## The problem
Determine the number of lines in the data that contain "lujo", and write only that number.

BEGIN Data section

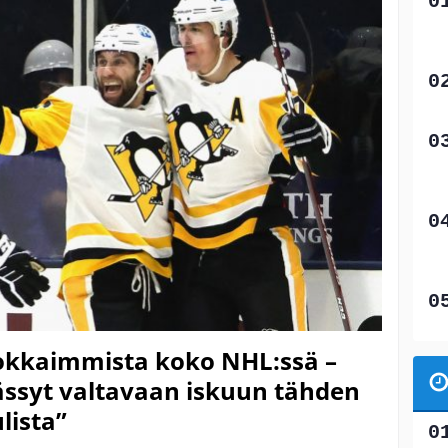
okkaimmista koko NHL:ssä –
ssyt valtavaan iskuun tähden
lista”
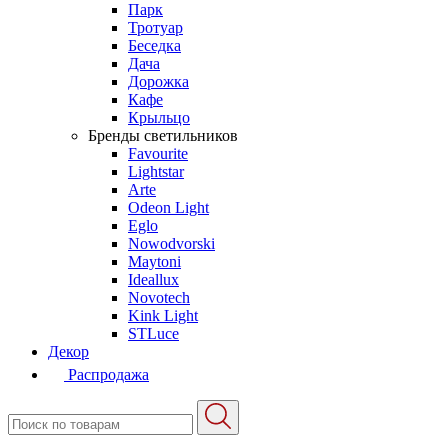
Парк
Тротуар
Беседка
Дача
Дорожка
Кафе
Крыльцо
Бренды светильников
Favourite
Lightstar
Arte
Odeon Light
Eglo
Nowodvorski
Maytoni
Ideallux
Novotech
Kink Light
STLuce
Декор
Распродажа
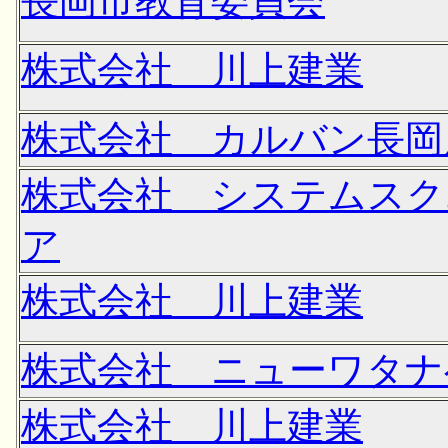
長岡市教育委員会
株式会社 川上建業
株式会社 カルバン長岡
株式会社 システムスク
ア
株式会社 川上建業
株式会社 ニューワタナ
株式会社 川上建業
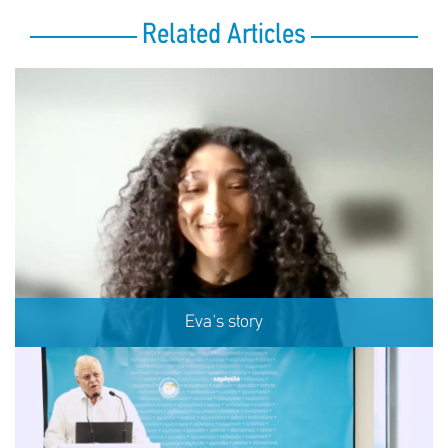
Related Articles
Eva's story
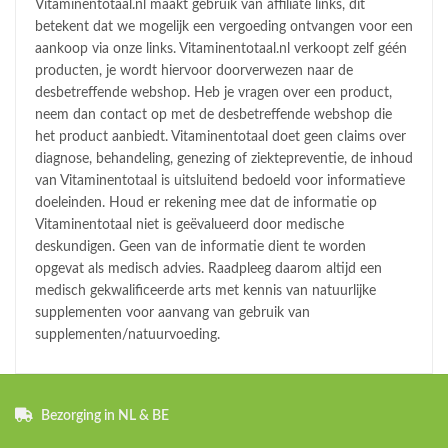
Vitaminentotaal.nl maakt gebruik van affiliate links, dit
betekent dat we mogelijk een vergoeding ontvangen voor een
aankoop via onze links. Vitaminentotaal.nl verkoopt zelf géén
producten, je wordt hiervoor doorverwezen naar de
desbetreffende webshop. Heb je vragen over een product,
neem dan contact op met de desbetreffende webshop die
het product aanbiedt. Vitaminentotaal doet geen claims over
diagnose, behandeling, genezing of ziektepreventie, de inhoud
van Vitaminentotaal is uitsluitend bedoeld voor informatieve
doeleinden. Houd er rekening mee dat de informatie op
Vitaminentotaal niet is geëvalueerd door medische
deskundigen. Geen van de informatie dient te worden
opgevat als medisch advies. Raadpleeg daarom altijd een
medisch gekwalificeerde arts met kennis van natuurlijke
supplementen voor aanvang van gebruik van
supplementen/natuurvoeding.
Bezorging in NL & BE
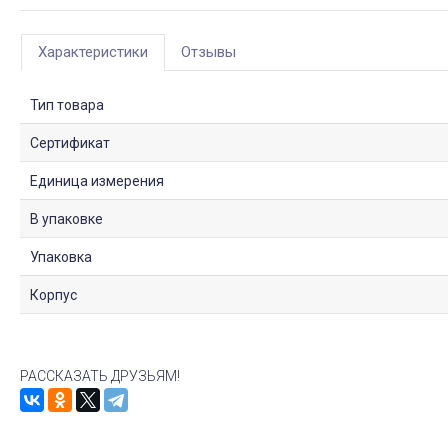
Характеристики
Отзывы
Тип товара
Сертификат
Единица измерения
В упаковке
Упаковка
Корпус
РАССКАЗАТЬ ДРУЗЬЯМ!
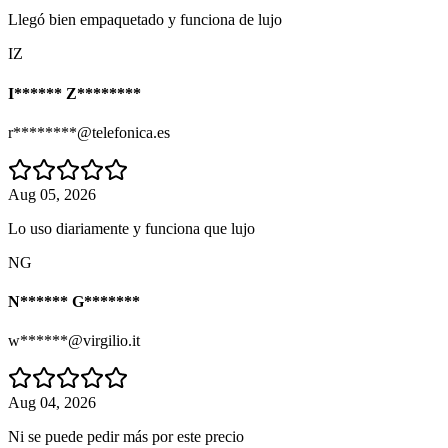
Llegó bien empaquetado y funciona de lujo
IZ
I****** Z********
r********@telefonica.es
Aug 05, 2026
Lo uso diariamente y funciona que lujo
NG
N****** G*******
w******@virgilio.it
Aug 04, 2026
Ni se puede pedir más por este precio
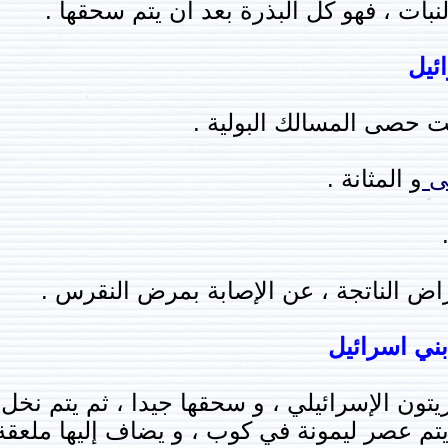
بات ، فهو كل البذرة بعد أن يتم سحقها .
ائيل
ت حصى المسالك البولية .
لى
و المثانة .
راض الناتجة ، عن الإصابة بمرض النقرس .
ني اسرائيل
تون الإسرائيلي ، و سحقها جيدا ، ثم يتم نخ
يتم عصر ليمونة في كوب ، و يضاف إليها ملعق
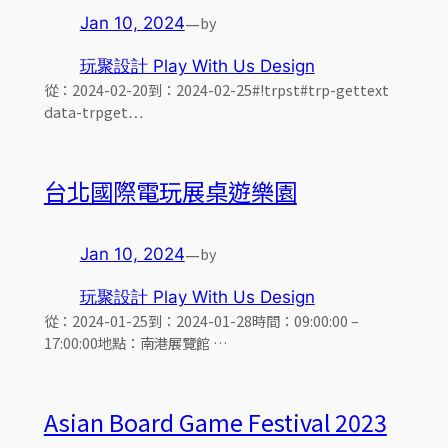
—
by
Jan 10, 2024
玩聚設計 Play With Us Design
從：2024-02-20到：2024-02-25#!trpst#trp-gettext
data-trpget…
台北國際電玩展桌遊樂園
—
by
Jan 10, 2024
玩聚設計 Play With Us Design
從：2024-01-25到：2024-01-28時間：09:00:00 –
17:00:00地點：南港展覽館 …
Asian Board Game Festival 2023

END Data section

## Your response
2